> _Extrait choisi_
==============================
Oui, on a effectivement commencé le travail d’enregistrement sur six morceaux. On s’est pour l’instant concentré sur la musique et on n’a pas réellement travaillé sur les parties vocales avec Joel [NDLR : le chanteur Joel Peters qui a succédé à Neil Starr en fin d’année 2021]. Normalement, ça devrait être dans les bacs en 2025.
Toi qui a composé des centaines de morceaux, peux-tu nous expliquer à quel moment tu es satisfait par ce que tu écris ? Comment savoir quand mettre fin au processus créatif ?
Toutes les chansons sont différentes. Certaines peuvent prendre dix ans de ta vie, d’autres une petite heure. Mais quoi qu’il en soit, il y a un moment où tu arrêtes d’écrire, car tu es satisfait. Et puis, au moment où tu enregistres, tu te rends comptes que l’on pouvait encore y ajouter quelque chose de plus. Tout peut arriver, lorsque tu composes. Tout. Parfois, les chansons arrivent de nulle part, sans que l’on ne puisse l’expliquer, d’autres fois, il faut batailler pendant plusieurs jours pour parvenir à ses fins.
J’ai beaucoup aimé ton album solo « Old Lions Still Roar » en 2019. On y découvrait une autre facette de ta personnalité. Une expérience que tu souhaites renouveler ?
Figure-toi que mes trois enfants jouent sur certains de ces titres ! C’était une belle expérience, mais je ne pense pas que j’en enregistrerai un second. C’est en tous les cas ce que je pense actuellement. Je te l’ai déjà dit : je suis paresseux. Je veux juste profiter de la vie avec ma femme, mes fils, mes chiens... Aller à la plage, regarder la télévision... Je n’ai pas envie de faire plus pour l’instant. Peut-être un jour prochain ? Je ne peux pas te le dire. Par contre, je vais probablement m’attaquer à un livre. Une biographie, à l’image du Confess de Rob Halford. C’est d’ailleurs Rob qui m’a poussé en ce sens. J’ai déjà été contacté par des suédois qui sont très intéressés, mais je ne peux t’en dire plus et spoiler le contenu du livre comme ce qui concerne l’aspect marketing. Pour l’instant, c’est secret, mais le bouquin devrait plaire.
J’imagine que tu dois avoir un nombre incalculable d’anecdotes à raconter... Aujourd’hui, après toutes ces années passées dans un groupe aussi prestigieux que MOTÖRHEAD, puis ces 10 ans au sein du PHIL CAMPBELL AND THE BASTARD SONS, quel bilan tires-tu de ce parcours extraordinaire ?
==============================
> _Consigne 1_
Dans l'extrait, reformulez sous forme de liste le paragraphe qui commence par « Figure-toi que mes trois enfants », en conservant ses informations principales.
> _Consigne 2_
Poursuivez l'entretien en rédigeant la suite qui vient après sa dernière question.
Le matériel présenté ensuite n'a aucun rapport avec l'extrait.

> _Données présentées_
==============================
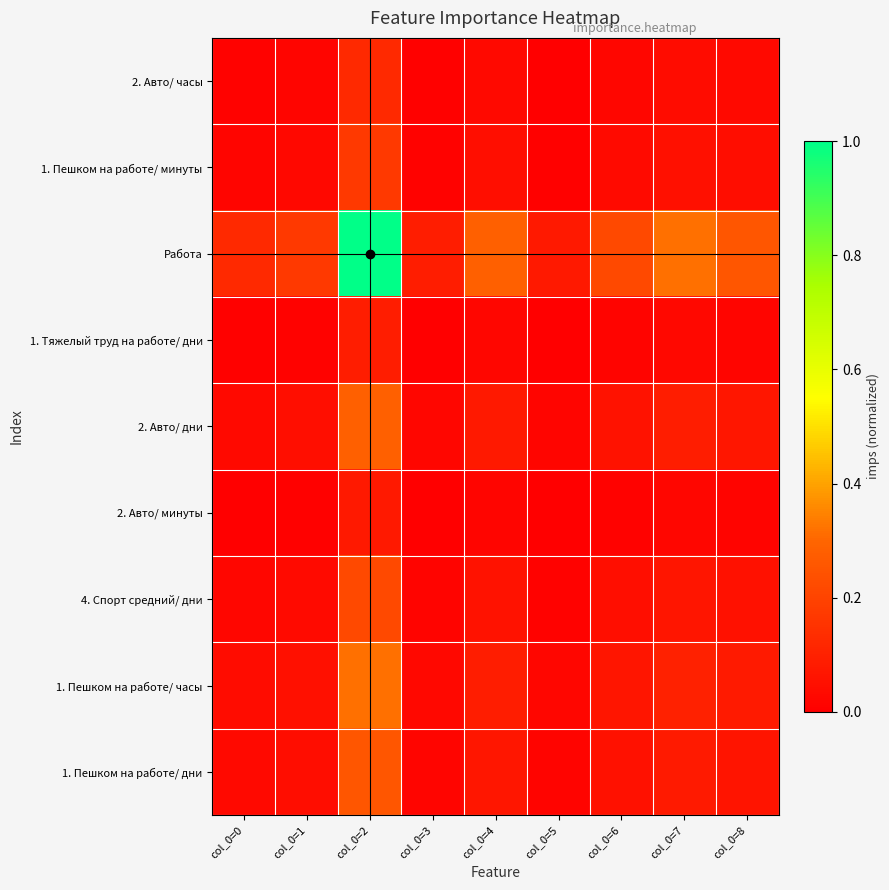

At col_0=7, list the series in order from largest to smallest.

Работа, 1. Пешком на работе/ часы, 2. Авто/ дни, 1. Пешком на работе/ дни, 4. Спорт средний/ дни, 1. Пешком на работе/ минуты, 2. Авто/ часы, 1. Тяжелый труд на работе/ дни, 2. Авто/ минуты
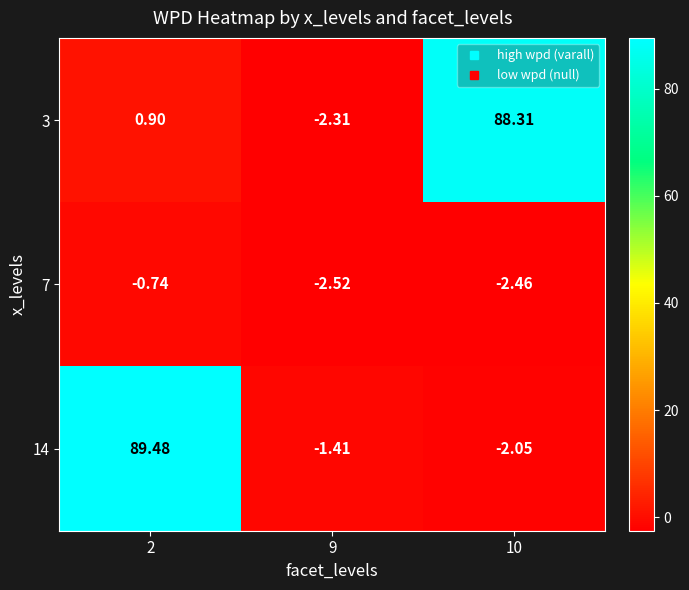

Count the number of categories in the chart.

3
==============================
> _Corrigé 1_
- Ses trois enfants jouent sur certains titres de l'album.
- L'expérience a été belle, mais il ne pense pas enregistrer un second album, du moins pour l'instant.
- Il se dit paresseux et veut profiter de la vie avec sa femme, ses fils et ses chiens : aller à la plage, regarder la télévision.
- Il ne sait pas s'il refera un album un jour.
- Il va probablement écrire un livre, une biographie sur le modèle de Confess de Rob Halford, qui l'a poussé dans cette voie.
- Des Suédois très intéressés l'ont déjà contacté.
- Il garde secrets le contenu et l'aspect marketing du livre, qui devrait plaire.

> _Corrigé 2_
J’étais encore adolescent lorsque je suis entré dans le monde de la musique et cela fait désormais 50 ans que ça dure... Je me souviens lorsque je jouais avec PERSIAN RISK et que je faisais la première partie de MOTÖRHEAD, que j’ai ensuite intégré... Je suis heureux de vivre de ma musique, de ma passion, de ce que j’aime. Il y a tellement de requins dans l’industrie musicale, c’est inimaginable ! Il faut donc être très prudent. Je sais évidemment comment ça fonctionne maintenant, mais lorsqu’on est jeune, on est si naïf... Aujourd’hui, je tourne et j’enregistre en famille. C’est une autre façon de voir les choses. C’est plus cool, évidemment, et Tyla organise tout lorsque nous sommes sur la route, il travaille des mois en amont pour préparer chacune de nos dates, afin que tout se passe au mieux. Il est vraiment sérieux dans son travail. Pendant ces 32 années passées avec MOTÖRHEAD, j’étais forcément loin de ma famille. C’est vraiment top d’être avec eux lors de nos tournées, de leur renvoyer l’ascenseur par rapport à toutes ces années où nous étions éloignés.
Précisément, comment se passe votre tournée ? Vous parcourez l’ensemble du globe ou vous restez essentiellement en Europe ?
Pour l’instant, on tourne en Europe : Royaume-Uni, Espagne, France, Belgique, Pays-Bas, Danemark, Allemagne, Suisse, Autriche, Tchéquie, Pologne, Hongrie... Peut-être irons-nous en Amérique du Sud l’année prochaine ? Mais l’Amérique du Nord, elle, est vraiment très vaste. Très étendue. Pour tout te dire, je n’ai plus trop envie de m’engager dans pareil périple... Notre tournée se passe vraiment bien, que ce soit en tête d’affiche ou en première partie de SCORPIONS. Nous les avions déjà accompagnés et ils m’invitaient régulièrement à jouer "Overkill" sur scène, avec eux. Mais ils ne jouent plus ce morceau sur le "Love At First Sting Tour". Tant pis ! Et bientôt, c’est ACCEPT que nous rejoindrons sur plusieurs dates.
Avant cela, tu vas donc jouer à la Secret Place, ce soir. Tu étais déjà venu ici ?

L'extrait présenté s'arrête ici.